Multi language database encoding in search engine Multi language database encoding in search engine database database

Multi language database encoding in search engine


You have several issues to solve to make this work correctly.

First, you've chosen the utf8 character set to hold all your text. That is a good choice. If this is a new-in-2016 application, you might choose the utf8mb4 character set instead. Once you have chosen a character set your users should be able to read your text.

Second, for the sake of searching and sorting (WHERE and ORDER BY) you need to choose an appropriate collation for each language. For modern German, utf8_general_ci will work tolerably well. utf8_unicode_ci works a little better if you need standard lexical ordering.
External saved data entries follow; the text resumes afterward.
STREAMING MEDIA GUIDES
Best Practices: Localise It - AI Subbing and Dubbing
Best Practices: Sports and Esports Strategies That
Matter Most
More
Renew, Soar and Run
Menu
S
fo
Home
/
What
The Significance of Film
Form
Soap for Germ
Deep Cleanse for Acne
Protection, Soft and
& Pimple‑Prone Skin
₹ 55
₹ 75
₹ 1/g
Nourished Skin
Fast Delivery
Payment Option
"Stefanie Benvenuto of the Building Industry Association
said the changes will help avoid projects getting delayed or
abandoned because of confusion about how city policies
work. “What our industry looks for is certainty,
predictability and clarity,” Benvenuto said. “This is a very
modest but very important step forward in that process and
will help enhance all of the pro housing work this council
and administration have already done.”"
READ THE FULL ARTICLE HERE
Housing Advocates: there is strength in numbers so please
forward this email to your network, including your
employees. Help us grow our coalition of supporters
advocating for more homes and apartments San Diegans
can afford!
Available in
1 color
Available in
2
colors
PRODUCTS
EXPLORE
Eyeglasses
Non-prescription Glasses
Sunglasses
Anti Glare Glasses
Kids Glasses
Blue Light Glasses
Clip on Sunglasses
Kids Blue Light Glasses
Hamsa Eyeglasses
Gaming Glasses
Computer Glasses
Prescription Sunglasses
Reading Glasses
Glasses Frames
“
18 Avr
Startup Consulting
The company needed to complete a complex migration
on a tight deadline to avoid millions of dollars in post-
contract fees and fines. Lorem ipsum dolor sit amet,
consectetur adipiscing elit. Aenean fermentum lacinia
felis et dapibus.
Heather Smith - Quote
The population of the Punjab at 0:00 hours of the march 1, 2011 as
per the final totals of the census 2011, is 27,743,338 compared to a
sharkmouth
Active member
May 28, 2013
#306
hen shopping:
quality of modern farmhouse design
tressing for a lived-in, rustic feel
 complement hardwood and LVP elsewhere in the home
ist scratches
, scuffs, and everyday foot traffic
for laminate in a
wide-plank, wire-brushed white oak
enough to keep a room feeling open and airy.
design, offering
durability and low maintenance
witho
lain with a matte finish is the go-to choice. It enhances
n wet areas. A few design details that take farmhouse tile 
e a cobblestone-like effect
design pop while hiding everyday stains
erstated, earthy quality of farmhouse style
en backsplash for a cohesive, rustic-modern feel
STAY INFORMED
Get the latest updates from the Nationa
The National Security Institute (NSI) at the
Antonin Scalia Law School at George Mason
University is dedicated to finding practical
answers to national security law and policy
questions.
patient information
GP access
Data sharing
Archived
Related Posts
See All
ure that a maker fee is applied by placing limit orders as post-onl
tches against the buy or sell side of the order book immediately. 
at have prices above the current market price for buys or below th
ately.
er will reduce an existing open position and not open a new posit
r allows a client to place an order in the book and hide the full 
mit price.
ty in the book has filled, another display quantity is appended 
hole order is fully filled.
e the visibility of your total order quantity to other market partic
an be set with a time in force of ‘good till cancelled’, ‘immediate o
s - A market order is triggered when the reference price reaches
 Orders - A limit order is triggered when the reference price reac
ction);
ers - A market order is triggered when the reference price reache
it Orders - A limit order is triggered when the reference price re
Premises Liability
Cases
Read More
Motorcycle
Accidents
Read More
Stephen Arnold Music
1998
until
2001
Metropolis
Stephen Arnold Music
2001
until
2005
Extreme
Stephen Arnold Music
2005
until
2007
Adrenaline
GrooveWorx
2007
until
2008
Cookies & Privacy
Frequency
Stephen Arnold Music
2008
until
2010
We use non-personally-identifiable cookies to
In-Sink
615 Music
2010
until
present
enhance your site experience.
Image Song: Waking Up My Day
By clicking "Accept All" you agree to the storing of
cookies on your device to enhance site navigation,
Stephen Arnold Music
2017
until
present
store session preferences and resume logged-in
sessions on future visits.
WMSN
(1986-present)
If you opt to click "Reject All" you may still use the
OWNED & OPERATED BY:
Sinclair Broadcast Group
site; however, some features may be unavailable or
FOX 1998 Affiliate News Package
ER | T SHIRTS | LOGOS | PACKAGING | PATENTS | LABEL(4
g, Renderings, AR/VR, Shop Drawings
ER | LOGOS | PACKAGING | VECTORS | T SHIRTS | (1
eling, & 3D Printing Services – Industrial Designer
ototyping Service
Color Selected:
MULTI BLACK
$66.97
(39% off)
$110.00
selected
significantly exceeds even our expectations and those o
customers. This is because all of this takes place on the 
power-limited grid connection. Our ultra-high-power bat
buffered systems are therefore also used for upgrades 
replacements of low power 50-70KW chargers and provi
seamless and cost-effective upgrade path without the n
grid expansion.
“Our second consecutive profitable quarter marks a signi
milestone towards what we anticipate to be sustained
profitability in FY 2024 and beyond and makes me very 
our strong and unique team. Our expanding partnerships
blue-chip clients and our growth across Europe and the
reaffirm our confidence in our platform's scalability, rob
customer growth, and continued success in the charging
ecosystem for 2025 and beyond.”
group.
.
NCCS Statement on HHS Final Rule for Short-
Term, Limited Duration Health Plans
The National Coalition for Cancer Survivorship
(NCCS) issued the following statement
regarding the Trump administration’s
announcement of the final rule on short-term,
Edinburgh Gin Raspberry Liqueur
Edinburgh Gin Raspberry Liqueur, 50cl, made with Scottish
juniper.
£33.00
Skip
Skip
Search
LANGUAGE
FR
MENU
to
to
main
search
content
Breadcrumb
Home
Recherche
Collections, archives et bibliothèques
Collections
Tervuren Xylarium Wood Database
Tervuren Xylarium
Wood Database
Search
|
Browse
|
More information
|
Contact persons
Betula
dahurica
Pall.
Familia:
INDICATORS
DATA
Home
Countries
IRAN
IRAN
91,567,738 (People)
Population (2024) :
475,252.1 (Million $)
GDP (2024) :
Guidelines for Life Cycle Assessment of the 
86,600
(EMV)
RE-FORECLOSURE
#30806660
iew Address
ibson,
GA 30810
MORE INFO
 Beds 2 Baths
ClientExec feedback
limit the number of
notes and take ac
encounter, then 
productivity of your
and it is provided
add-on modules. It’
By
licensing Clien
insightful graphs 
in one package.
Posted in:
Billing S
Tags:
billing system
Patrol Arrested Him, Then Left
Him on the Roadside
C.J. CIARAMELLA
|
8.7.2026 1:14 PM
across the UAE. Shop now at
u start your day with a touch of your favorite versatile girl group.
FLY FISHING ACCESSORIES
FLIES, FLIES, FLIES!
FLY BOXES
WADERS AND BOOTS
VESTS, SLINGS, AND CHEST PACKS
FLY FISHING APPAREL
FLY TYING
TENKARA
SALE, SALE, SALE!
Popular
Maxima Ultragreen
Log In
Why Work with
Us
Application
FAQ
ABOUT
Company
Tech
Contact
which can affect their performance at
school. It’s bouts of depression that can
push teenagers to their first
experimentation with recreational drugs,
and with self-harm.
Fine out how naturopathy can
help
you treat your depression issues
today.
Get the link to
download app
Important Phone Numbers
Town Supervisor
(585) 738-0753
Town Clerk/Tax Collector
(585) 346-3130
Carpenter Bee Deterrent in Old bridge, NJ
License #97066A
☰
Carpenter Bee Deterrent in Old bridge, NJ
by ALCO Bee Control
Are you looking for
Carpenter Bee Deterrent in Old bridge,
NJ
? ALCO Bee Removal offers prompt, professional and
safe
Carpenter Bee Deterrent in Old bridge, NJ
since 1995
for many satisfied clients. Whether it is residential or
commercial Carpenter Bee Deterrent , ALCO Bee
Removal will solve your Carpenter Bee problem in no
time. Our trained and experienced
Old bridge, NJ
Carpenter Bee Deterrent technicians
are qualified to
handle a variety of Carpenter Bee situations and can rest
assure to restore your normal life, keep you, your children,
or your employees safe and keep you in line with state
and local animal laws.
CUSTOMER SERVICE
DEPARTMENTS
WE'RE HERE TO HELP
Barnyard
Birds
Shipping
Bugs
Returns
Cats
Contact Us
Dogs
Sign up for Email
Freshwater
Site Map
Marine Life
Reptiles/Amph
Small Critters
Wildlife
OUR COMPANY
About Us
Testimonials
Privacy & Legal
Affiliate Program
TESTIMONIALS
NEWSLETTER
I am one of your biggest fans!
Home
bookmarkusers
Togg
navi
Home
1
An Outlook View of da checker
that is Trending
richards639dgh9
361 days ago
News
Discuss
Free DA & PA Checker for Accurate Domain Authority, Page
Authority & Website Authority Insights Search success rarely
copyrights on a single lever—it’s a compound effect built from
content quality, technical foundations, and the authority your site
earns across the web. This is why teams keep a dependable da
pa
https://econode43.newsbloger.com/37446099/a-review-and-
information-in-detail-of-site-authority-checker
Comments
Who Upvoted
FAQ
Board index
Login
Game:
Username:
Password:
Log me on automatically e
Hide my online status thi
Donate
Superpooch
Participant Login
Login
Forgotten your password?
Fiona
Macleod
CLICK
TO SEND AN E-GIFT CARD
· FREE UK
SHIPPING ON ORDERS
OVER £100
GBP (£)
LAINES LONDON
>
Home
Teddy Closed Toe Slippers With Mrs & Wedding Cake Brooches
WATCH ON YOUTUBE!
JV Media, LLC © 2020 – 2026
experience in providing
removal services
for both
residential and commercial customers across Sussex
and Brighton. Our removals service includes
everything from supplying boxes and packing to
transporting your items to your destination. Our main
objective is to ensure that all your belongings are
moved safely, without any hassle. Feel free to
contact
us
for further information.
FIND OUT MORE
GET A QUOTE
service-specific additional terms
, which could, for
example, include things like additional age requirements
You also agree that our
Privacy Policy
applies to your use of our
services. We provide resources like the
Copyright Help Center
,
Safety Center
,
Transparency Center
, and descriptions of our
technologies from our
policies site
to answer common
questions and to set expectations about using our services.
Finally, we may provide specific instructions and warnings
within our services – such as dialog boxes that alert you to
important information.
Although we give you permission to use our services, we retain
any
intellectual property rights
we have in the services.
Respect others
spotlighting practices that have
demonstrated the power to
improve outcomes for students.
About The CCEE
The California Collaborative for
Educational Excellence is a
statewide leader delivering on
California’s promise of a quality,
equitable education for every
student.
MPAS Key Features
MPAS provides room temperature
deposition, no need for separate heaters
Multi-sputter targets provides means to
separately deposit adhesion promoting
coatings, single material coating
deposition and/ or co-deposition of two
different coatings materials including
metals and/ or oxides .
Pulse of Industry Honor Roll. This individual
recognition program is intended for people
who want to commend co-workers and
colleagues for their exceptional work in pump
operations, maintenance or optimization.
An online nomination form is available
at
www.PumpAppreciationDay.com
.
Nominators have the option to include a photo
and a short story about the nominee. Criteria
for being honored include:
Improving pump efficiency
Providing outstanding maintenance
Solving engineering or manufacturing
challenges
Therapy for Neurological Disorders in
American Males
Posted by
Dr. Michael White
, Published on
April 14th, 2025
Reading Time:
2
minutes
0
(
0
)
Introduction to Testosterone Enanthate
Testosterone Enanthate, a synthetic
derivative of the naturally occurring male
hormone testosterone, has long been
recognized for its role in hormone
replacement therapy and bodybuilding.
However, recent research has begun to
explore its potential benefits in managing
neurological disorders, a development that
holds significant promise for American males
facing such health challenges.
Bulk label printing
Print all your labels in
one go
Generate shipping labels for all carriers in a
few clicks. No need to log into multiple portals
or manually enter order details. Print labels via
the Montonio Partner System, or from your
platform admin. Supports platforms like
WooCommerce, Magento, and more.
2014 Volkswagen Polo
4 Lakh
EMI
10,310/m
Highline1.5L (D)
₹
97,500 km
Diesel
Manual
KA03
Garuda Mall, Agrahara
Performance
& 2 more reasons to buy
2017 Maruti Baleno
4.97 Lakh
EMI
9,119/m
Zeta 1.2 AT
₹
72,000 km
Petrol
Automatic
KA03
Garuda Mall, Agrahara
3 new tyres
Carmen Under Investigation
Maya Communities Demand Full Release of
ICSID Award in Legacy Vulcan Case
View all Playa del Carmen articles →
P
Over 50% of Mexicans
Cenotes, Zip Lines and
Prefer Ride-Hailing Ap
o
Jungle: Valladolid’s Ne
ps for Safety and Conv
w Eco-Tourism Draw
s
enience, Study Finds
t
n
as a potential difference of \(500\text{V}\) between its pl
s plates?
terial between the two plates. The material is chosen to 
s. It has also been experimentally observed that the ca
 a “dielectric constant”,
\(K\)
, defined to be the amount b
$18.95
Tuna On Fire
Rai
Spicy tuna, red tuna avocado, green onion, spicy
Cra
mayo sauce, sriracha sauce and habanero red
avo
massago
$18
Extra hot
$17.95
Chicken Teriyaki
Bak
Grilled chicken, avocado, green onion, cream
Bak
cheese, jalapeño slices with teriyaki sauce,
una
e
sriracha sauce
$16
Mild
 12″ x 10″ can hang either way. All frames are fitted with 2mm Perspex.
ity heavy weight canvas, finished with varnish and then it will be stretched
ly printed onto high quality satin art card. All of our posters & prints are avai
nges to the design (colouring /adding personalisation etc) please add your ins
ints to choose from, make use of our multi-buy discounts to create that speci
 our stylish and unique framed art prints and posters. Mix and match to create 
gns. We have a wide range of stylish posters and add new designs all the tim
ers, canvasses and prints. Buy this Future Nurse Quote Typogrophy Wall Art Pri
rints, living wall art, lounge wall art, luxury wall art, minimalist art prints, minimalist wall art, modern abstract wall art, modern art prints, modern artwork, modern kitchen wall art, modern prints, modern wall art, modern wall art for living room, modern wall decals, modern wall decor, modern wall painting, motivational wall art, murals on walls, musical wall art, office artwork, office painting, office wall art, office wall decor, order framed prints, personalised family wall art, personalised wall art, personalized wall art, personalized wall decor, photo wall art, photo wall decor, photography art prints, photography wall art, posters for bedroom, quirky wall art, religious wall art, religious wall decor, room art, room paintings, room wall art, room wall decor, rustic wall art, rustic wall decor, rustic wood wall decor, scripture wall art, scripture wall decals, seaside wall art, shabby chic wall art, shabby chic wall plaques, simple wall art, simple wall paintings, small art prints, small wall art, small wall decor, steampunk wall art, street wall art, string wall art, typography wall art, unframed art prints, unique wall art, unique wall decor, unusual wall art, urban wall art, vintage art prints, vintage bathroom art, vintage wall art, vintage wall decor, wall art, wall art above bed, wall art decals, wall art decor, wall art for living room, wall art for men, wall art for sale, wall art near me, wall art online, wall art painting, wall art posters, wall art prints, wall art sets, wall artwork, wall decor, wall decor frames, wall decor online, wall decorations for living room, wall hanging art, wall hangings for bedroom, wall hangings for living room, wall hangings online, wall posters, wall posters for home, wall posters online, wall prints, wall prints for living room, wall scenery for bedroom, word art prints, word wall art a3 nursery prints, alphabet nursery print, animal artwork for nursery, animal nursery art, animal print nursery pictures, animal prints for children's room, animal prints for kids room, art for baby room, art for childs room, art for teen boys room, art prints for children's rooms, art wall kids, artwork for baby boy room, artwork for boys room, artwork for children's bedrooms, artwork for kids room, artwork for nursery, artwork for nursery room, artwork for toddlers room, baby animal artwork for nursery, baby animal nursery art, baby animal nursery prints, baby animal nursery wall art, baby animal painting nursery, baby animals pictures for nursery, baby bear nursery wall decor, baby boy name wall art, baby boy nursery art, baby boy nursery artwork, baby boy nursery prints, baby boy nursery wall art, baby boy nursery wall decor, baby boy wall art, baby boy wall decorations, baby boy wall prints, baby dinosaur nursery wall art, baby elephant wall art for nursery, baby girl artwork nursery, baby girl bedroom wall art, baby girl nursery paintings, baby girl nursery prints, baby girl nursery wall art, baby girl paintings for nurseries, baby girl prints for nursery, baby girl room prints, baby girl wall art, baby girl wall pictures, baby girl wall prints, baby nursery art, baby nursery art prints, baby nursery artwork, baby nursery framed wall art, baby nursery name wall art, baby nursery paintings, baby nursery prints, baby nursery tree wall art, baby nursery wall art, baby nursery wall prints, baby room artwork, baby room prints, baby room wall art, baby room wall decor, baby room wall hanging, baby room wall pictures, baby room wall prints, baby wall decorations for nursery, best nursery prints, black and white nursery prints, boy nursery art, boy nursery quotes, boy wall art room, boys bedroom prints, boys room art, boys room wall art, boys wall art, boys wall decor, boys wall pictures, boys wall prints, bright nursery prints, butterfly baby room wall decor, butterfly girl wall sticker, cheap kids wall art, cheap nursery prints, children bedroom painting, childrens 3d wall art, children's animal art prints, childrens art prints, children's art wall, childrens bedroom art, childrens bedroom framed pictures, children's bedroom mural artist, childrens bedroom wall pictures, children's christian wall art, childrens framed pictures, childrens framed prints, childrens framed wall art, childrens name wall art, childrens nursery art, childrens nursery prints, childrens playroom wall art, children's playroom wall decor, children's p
Read this. http://dev.mysql.com/doc/refman/5.7/en/charset-unicode-sets.html

For modern Spanish, you should use utf8_spanish_ci. That's because in Spanish the N and Ñ characters are not considered the same. I don't know whether the general collation works for Turkish.

Notice that you seem to have confused the notions of character set and collation in your question. You've mentioned a collation with your Turkish column and a character set with your German column.

You can explicitly specify character set and collation in queries. For example, you can write

    WHERE _utf8 'München' COLLATE utf8_unicode_ci = table.name;

In this expression, _utf8 'München' is a character constant, and

   constant COLLATE utf8_unicode_ci = table.name

is a query specifier which includes an explicit collation name. Read this.http://dev.mysql.com/doc/refman/5.7/en/charset-collate.html

Third, you may want to assign a default collation to each language specific column. Default collations are baked into indexes, so they'll help accelerate searching.

Fourth, your users will need to use an appropriate input method (keyboard mapping, etc) to present data to your application. Turkish-language users hopefully know how to type Turkish words.